Breaking the information lock

INFORMATION is power, which is why presidential administrations of every political stripe over the years have attempted to keep the data harbored by federal agencies locked away from the prying eyes of the pesky public.

Under President Bush, official secrecy has been elevated to an art form. Citing post-9/11 terrorism concerns, the administration has ordered agencies under White House control to drag their feet as much as possible in responding to requests under the federal Freedom of Information Act.

But security worries make little sense when most of the requests for official information come not from journalists but from businesses and retirees and are directed to the Social Security Administration and the Department of Veterans Affairs.

That's why it is refreshing to see a truly bipartisan movement in Congress to reverse this trend and force agencies to be more responsive to the public.

Sponsors of reform legislation include Republican Sen. John Cornyn, who has an appreciation of open-government from his days as Texas attorney general, and Democratic Sen. Patrick Leahy, of Vermont, who sponsored a 1996 bill updating Internet access rules. Companion legislation has been introduced in the House by Rep. Lamar Smith, Republican of Texas, who is chairman of the subcommittee on courts, the Internet, and intellectual property.

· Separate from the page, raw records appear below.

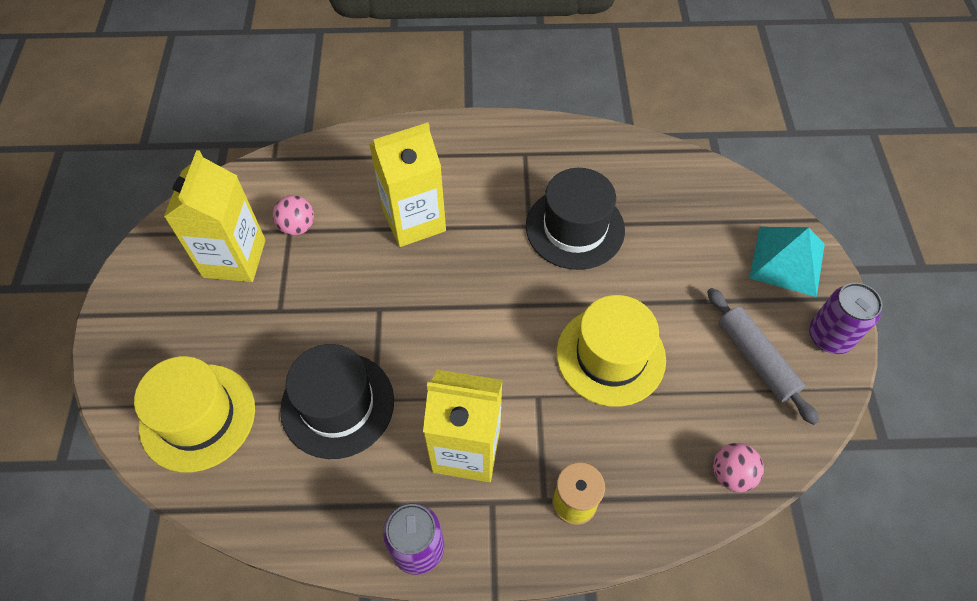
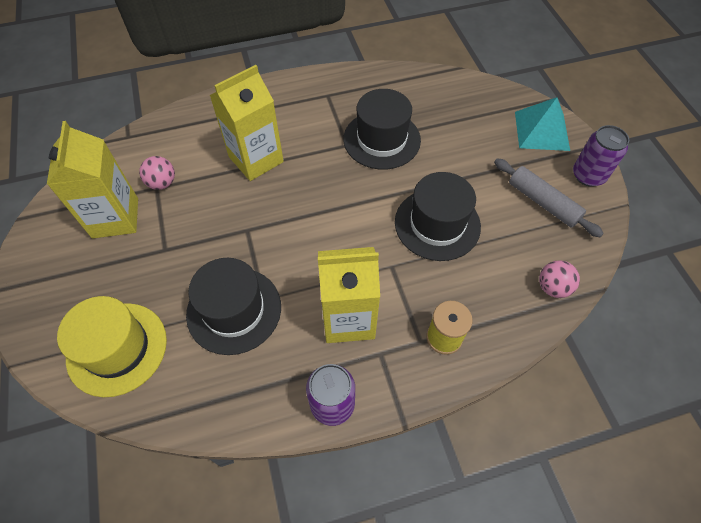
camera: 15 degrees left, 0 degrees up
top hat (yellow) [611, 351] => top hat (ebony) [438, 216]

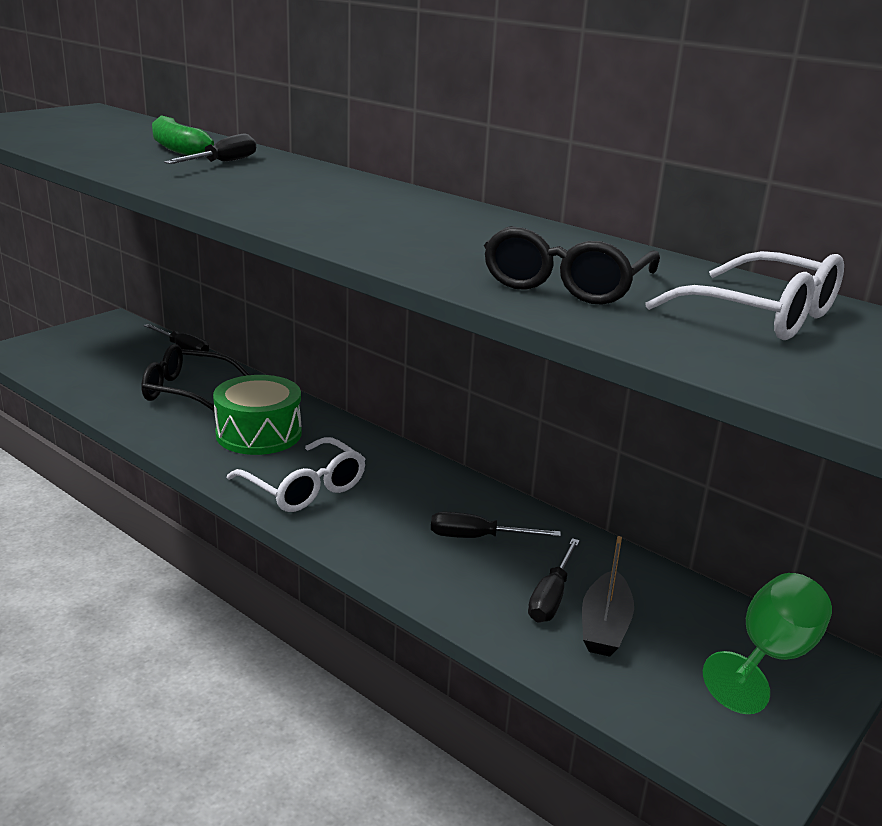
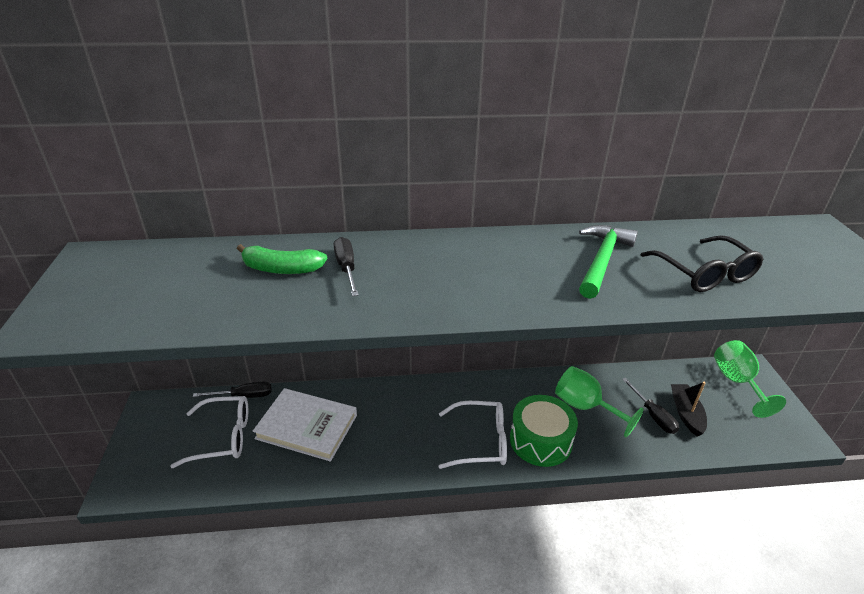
camera: 45 degrees left, 10 degrees up
spectacles (snow-white) [744, 295] => spectacles (snow-white) [209, 432], relocated
spectacles (ebony) [195, 377] => hardback (snow-white) [305, 425]
drum (emerald) [257, 415] => drum (emerald) [544, 431], relocated
flat screwdriver (ebony) [496, 524] => wine glass (emerald) [599, 401]
nothing => carpenter's hammer (emerald) [608, 262]
sailboat (ebony) [608, 596] => sailboat (ebony) [689, 409], 150 degrees counterclockwise

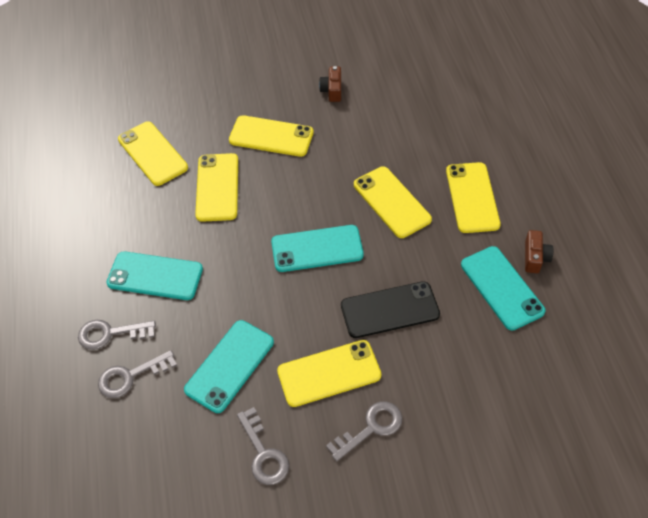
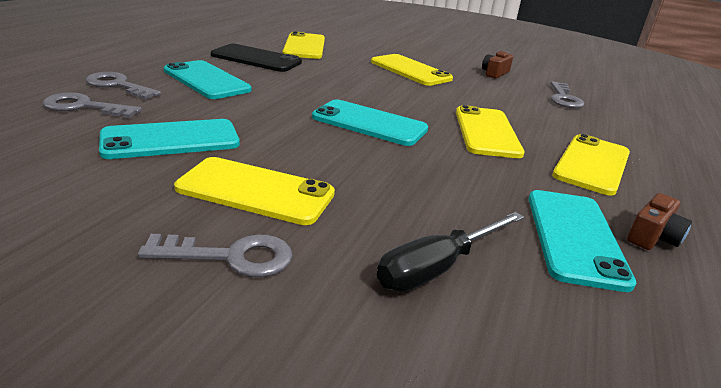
camera: 30 degrees right, 25 degrees down
mobile phone (ebony) [390, 309] => mobile phone (ebony) [256, 58], relocated
nothing => flat screwdriver (ebony) [450, 252]
latchkey (gray) [263, 446] => latchkey (gray) [567, 94], relocated
mobile phone (yellow) [216, 187] => nothing

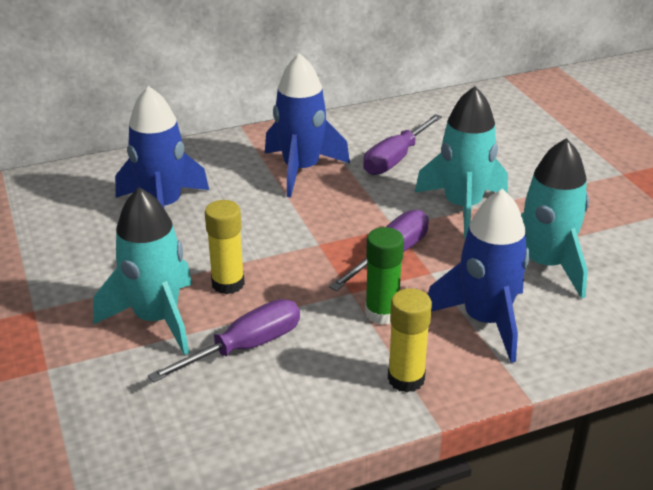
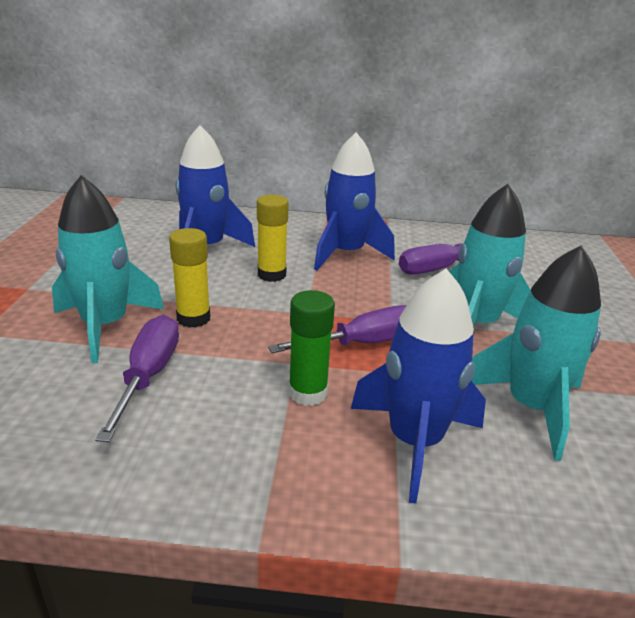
camera: 25 degrees right, 5 degrees down
flat screwdriver (purple) [224, 341] => flat screwdriver (purple) [137, 378], 75 degrees counterclockwise
stick of glue (yellow) [410, 340] => stick of glue (yellow) [273, 238], relocated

Their measures would require a speedier process for responding to FOIA requests, create an on-line tracking system, and penalize stonewalling by agencies.

The best process, of course, would require cooperation from an administration that understood that the people, not the government, own information gathered by federal agencies. But since no such animal seems to be breeding in Washington, the Cornyn-Leahy-Smith approach would be progress.

The fact is that both political parties have a vested interest in ensuring that government information is readily available, if nothing more than to satisfy traditional Democratic concerns about openness and Republican interests in rooting out waste, fraud, and abuse.

Information is the currency of democracy. Nobody should be denied it.